▸ **EXCERPT**
_____

How To Study The Bible
And they read from the book, from the law of God, translating to give the sense so that they understood the reading. (NASB) Nehemiah 8:8
Path of Spiritual Growth
Later God showed him 1 John 2:12-14 and he found that spiritual growth was not determined by how long a person was a Christian or how old a person was but by the depth of one’s relationship with God. He discovered that 1 John 2:12-14 says that spiritual growth is like growing from a little child, to a young man, and then to a father in the faith. A new Christian has just started his/her journey to a deeper relationship with God and his/her sins are forgiven.
A Christian becomes a “young man” when he/she is spiritually strong in the faith, has a good grasp of the Bible, and is increasingly having victory over sin. He/she is not sinless, but is sinning less and less. But one can be a spiritual father in the faith only when one really knows God the Father as a friend knows a friend. Moses was a spiritual father. This was obvious by the passion of his heart. He longed to know God. He longed to see God. He wanted a deep relationship with God. As you read the passage below, remember that Moses had already performed many awesome and incredible miracles. God had brought plagues on the Egyptians through Moses. Moses had brought Israel across the Red Sea and provided them water from rocks. He was a leader of at least two million people. Yet Moses wanted something more. Listen to Moses’ heart as he asks God for a favor,
Now therefore, I pray Thee, if I have found favor in Thy sight, let me know Thy ways, that I may know Thee . . . (NASB) Exodus 33:13
Moses wanted to know more than just some facts about God. He wanted to know God – really know God! The goal is not simply to know the Bible. A Christian needs to know the Bible in order to really know God – to become a spiritual father. But the goal is not to know the Bible but to know Jesus. What does 1 John 2:12-14 say is required in order to be a spiritual father?
Did God answer Moses’ prayer? What does Psalm 103:7 say that God did for Moses?
Why did God show the Israelites only His acts (Ps. 103:7)? What are His acts? The acts of God are the facts about God and what He has done. They are the stories about Adam, Enoch, Noah, Abraham, Joshua, Gideon, Samson, King David, Daniel, and Elijah, for example. But God did not help the Israelites to know Him in a personal way – His ways. Why? Jeremiah 29:13-14 gives us the answer. What is the answer according to Jeremiah?
What is God’s great desire for you (Jeremiah 9:23-24)?
Steps in Growth
The goal of this study is help you know how to learn more about God’s ways from the Bible so that you can grow more and more into a spiritual father. There are other reasons for studying the Bible. What are these other reasons?
Passage Reason To Study
Ephesians 4:11-13 ___________________________________________
2 Timothy 3:15-16 ___________________________________________
Revelation 1:3 ____________________________________________
Hosea 4:6 ____________________________________________
Prepare to Study
When we come to the Bible to learn about ourselves and about God, we need the Holy Spirit to teach us. 1 Corinthians 2:9-10 says that we cannot REALLY understand the Bible without the Holy Spirit’s teaching us. So we need to start by asking the Holy Spirit to teach us as we read or study the Bible. We must come with the right purpose and proper attitude. Our goal for study is to really know our Creator and to love Him. The response of our hearts should be to please Him and enjoy Him. Next, find a place where you can study. Try to give yourself at least one hour so that you get buried in the Bible and give it time to become alive within you. When you come to study the Bible, STUDY THE BIBLE. Remember you have come to learn about God first and then about yourself.

_____

▸ **DATA EXCERPTS**
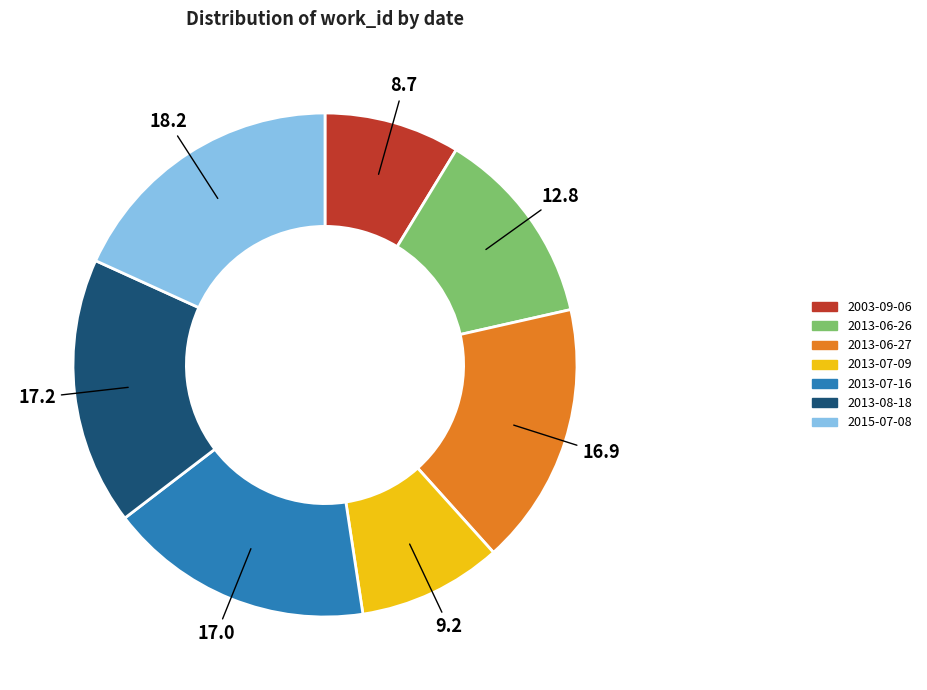

Does 2013-06-26 represent more than half of the total?

No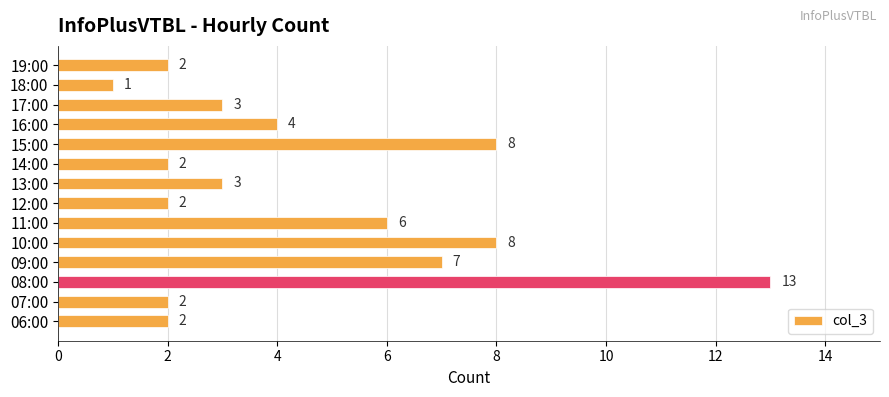

Does the chart contain stacked bars?

No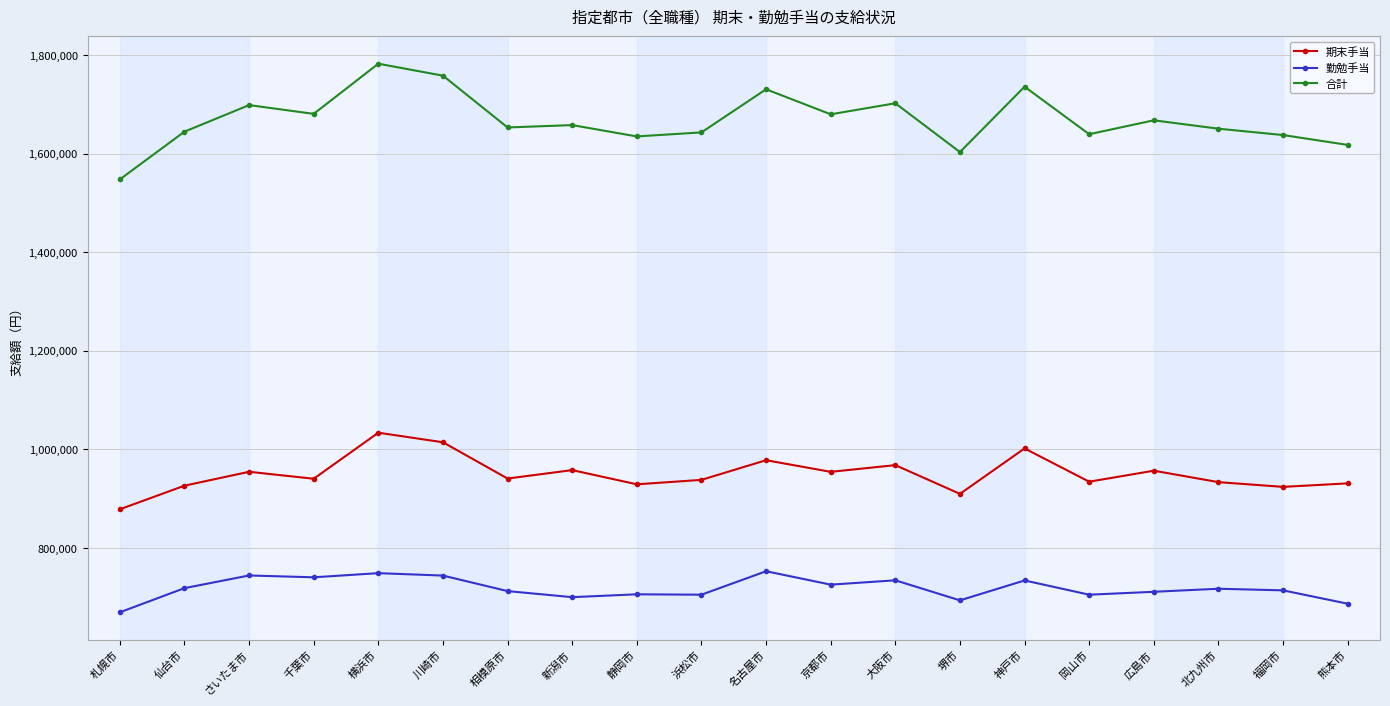

What is the spread (max minus min) of values at 新潟市?

957900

_____

▸ **PROBLEM DETAILS**
Say whether each statement agrees with the Bible-study text above, answering yes or no and quoting the words that decide it. 1. Spiritual growth depends on how long someone has been a Christian. 2. A Christian at the "young man" stage is described as sinless. 3. The reader is advised to set aside at least one hour for study.

▸ **RESULT OF THE EXERCISE**
1. No: "spiritual growth was not determined by how long a person was a Christian or how old a person was but by the depth of one’s relationship with God"
2. No: "He/she is not sinless, but is sinning less and less."
3. Yes: "Try to give yourself at least one hour"